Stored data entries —
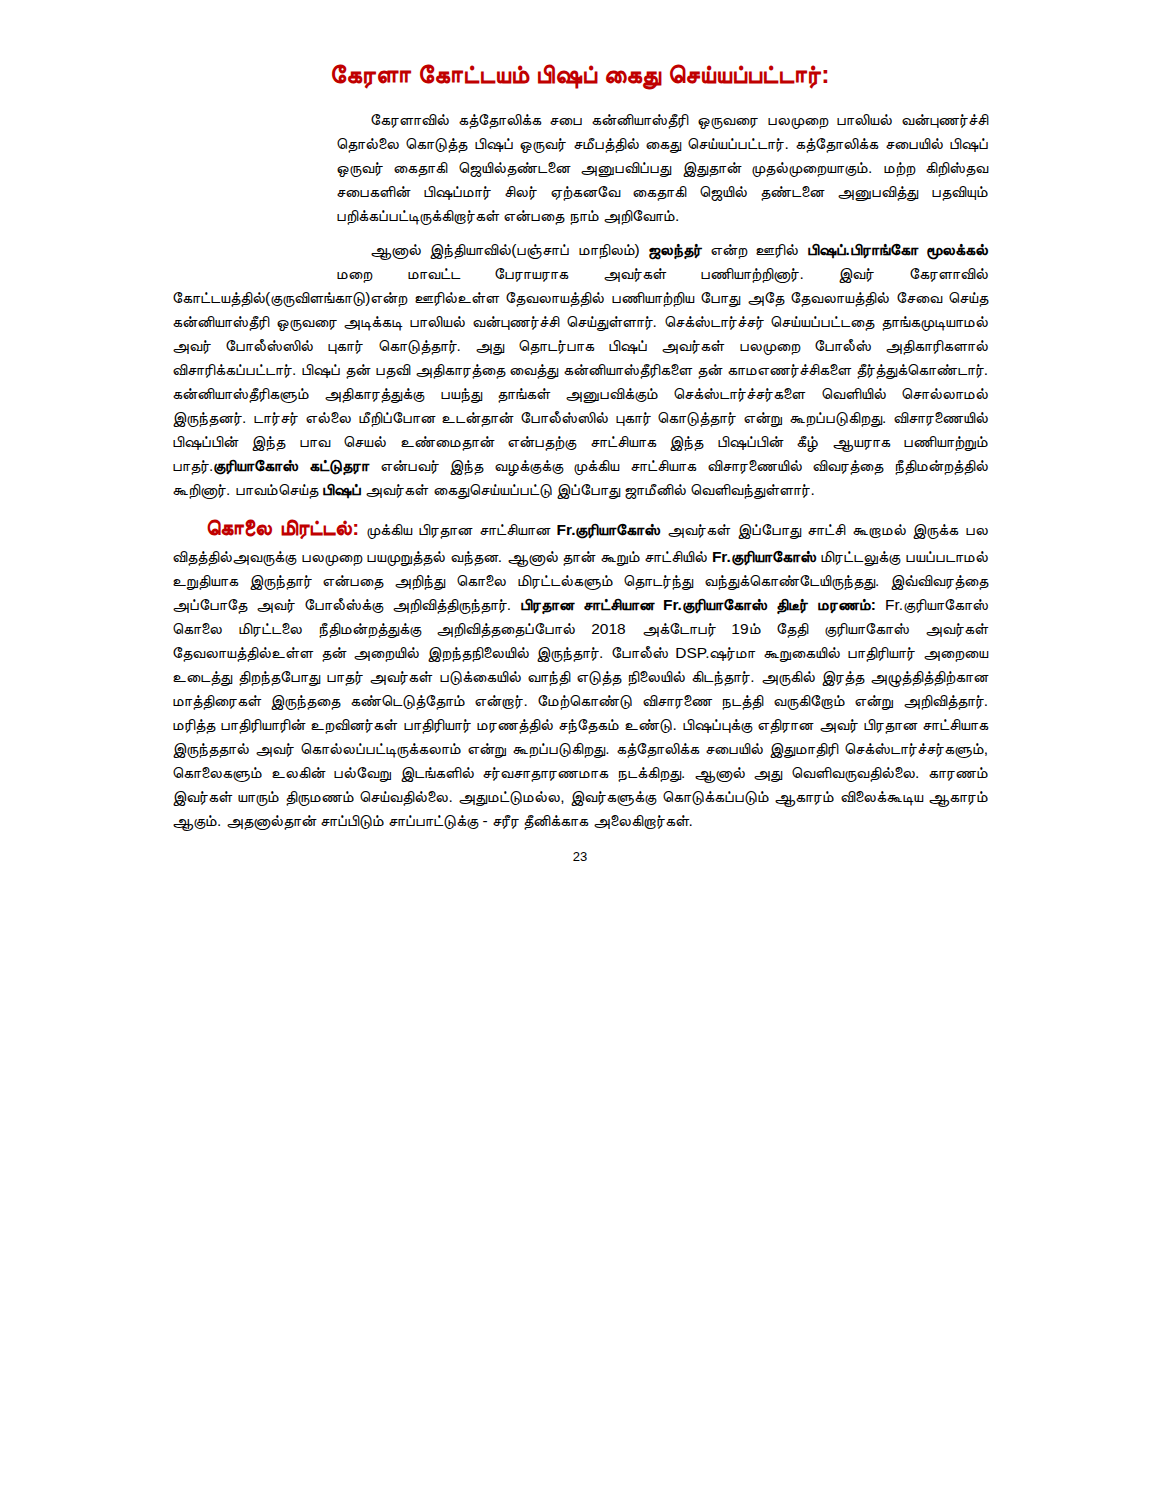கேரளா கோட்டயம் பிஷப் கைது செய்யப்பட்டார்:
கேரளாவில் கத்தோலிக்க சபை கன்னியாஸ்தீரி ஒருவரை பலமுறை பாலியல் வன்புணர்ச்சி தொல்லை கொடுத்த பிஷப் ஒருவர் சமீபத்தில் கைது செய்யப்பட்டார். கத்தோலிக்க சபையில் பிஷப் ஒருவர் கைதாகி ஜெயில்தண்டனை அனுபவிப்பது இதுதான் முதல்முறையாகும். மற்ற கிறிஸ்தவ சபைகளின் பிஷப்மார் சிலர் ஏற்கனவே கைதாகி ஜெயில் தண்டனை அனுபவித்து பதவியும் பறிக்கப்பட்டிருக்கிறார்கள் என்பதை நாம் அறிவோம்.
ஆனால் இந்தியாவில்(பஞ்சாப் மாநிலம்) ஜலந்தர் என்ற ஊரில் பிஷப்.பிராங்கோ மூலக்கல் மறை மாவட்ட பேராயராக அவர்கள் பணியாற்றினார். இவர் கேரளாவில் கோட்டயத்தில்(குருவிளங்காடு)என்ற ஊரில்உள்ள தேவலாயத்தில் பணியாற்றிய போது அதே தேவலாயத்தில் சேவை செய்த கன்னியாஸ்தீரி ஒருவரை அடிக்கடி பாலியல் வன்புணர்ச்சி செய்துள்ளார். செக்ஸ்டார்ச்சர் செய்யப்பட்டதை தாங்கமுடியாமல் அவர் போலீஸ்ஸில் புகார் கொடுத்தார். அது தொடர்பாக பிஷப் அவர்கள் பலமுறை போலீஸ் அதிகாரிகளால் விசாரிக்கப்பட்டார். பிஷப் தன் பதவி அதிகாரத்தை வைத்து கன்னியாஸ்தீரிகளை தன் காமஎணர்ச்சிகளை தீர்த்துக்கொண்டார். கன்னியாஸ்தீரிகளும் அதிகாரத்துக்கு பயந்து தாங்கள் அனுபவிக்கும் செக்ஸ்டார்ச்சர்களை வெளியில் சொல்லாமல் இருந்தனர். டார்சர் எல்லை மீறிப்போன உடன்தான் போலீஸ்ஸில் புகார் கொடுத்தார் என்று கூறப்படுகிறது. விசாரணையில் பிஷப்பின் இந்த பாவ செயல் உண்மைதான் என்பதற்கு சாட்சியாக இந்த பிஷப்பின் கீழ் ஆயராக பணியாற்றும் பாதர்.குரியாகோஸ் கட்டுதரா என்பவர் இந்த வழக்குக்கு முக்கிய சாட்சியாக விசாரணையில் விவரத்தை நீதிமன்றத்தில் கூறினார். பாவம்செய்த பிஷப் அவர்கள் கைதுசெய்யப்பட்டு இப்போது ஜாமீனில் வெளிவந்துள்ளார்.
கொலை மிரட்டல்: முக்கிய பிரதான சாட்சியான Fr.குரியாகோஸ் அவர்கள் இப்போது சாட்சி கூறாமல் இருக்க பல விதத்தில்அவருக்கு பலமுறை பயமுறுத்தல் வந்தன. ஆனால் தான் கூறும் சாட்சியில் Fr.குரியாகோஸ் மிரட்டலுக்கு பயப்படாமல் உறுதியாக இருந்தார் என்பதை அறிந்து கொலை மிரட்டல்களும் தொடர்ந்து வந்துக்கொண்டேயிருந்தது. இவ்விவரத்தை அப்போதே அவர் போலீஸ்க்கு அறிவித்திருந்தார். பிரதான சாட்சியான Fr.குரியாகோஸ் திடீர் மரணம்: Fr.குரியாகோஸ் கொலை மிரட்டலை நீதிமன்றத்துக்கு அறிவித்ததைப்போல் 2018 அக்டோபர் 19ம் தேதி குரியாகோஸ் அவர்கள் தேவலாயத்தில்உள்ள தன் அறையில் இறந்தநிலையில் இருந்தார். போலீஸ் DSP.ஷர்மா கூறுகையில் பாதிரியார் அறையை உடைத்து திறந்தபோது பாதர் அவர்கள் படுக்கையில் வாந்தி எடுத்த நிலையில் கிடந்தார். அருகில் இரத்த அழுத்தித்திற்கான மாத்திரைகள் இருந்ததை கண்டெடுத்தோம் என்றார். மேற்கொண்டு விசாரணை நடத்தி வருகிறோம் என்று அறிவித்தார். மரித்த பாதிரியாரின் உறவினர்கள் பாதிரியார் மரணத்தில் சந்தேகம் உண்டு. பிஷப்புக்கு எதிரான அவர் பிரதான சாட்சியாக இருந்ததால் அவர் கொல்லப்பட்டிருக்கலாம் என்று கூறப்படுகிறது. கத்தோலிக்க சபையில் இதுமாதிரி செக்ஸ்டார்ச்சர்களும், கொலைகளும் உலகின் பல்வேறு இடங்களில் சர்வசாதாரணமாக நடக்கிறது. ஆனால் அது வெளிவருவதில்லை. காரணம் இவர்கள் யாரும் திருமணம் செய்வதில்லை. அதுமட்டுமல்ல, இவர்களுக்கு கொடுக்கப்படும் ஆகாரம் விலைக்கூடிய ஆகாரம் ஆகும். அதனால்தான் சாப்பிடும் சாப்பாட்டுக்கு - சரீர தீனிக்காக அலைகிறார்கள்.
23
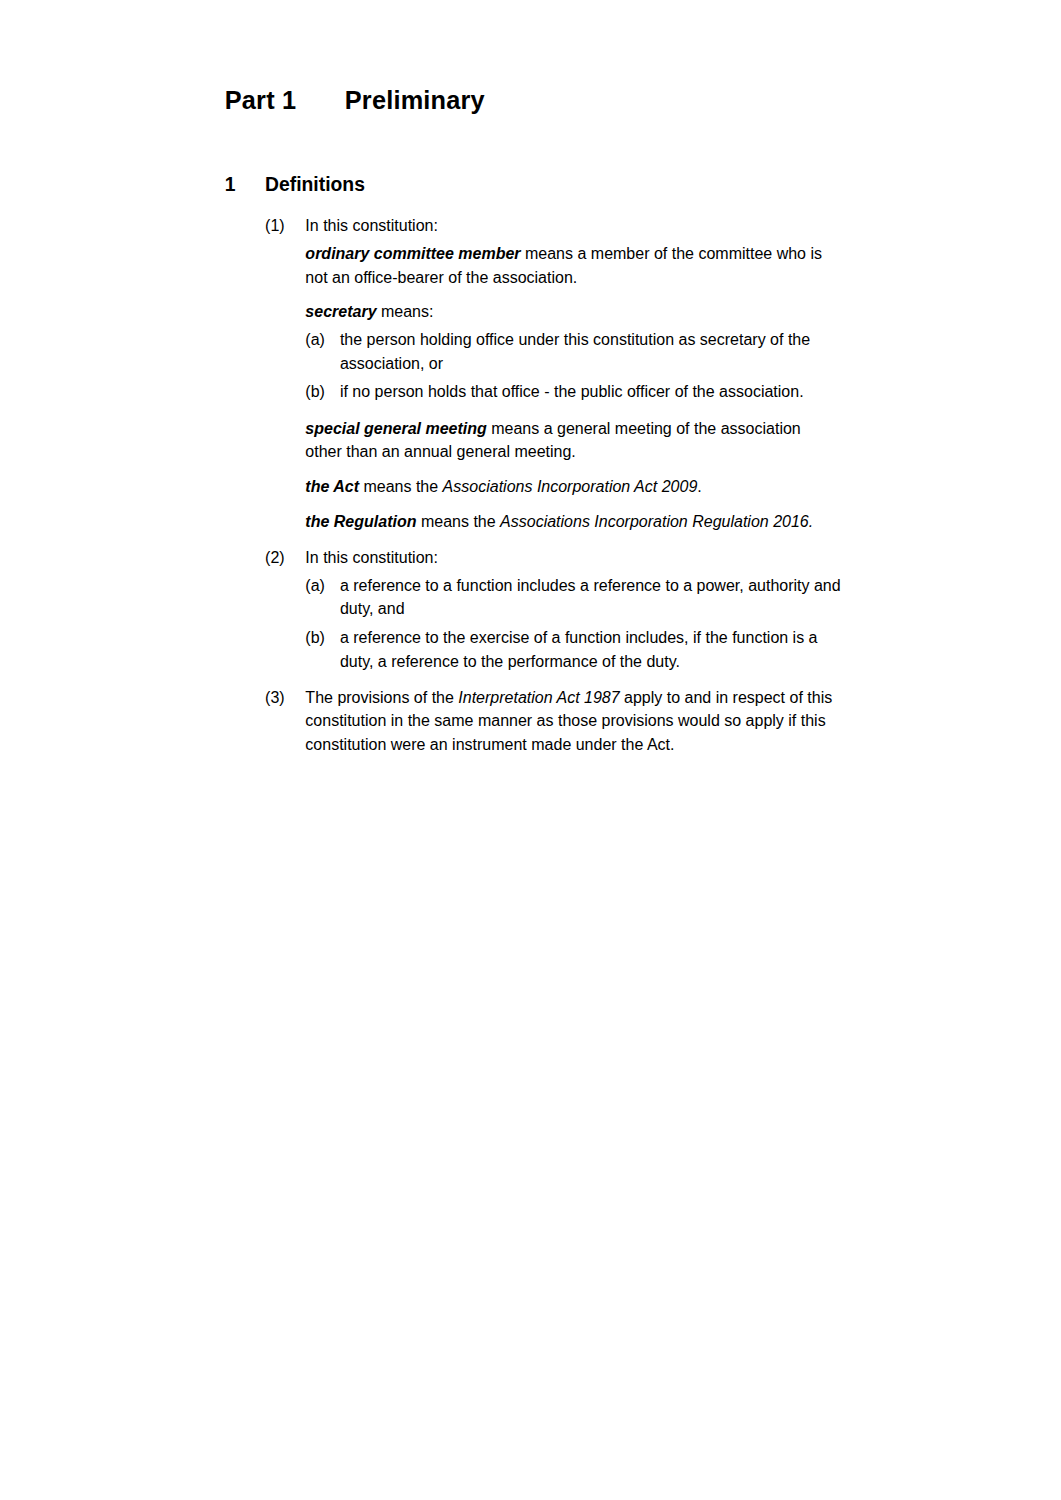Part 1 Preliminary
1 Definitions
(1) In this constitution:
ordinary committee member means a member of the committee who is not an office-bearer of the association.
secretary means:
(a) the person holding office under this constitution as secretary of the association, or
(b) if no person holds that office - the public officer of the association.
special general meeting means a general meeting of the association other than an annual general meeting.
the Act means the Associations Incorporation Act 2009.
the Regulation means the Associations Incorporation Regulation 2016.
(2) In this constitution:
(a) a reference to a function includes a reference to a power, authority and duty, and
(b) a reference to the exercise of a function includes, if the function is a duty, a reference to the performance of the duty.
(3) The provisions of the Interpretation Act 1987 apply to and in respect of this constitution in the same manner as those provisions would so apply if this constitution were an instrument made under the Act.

Task to carry out — Please return every line in the data that includes the string "reference".

Completed exercise —
(a) a reference to a function includes a reference to a power, authority and duty, and
(b) a reference to the exercise of a function includes, if the function is a duty, a reference to the performance of the duty.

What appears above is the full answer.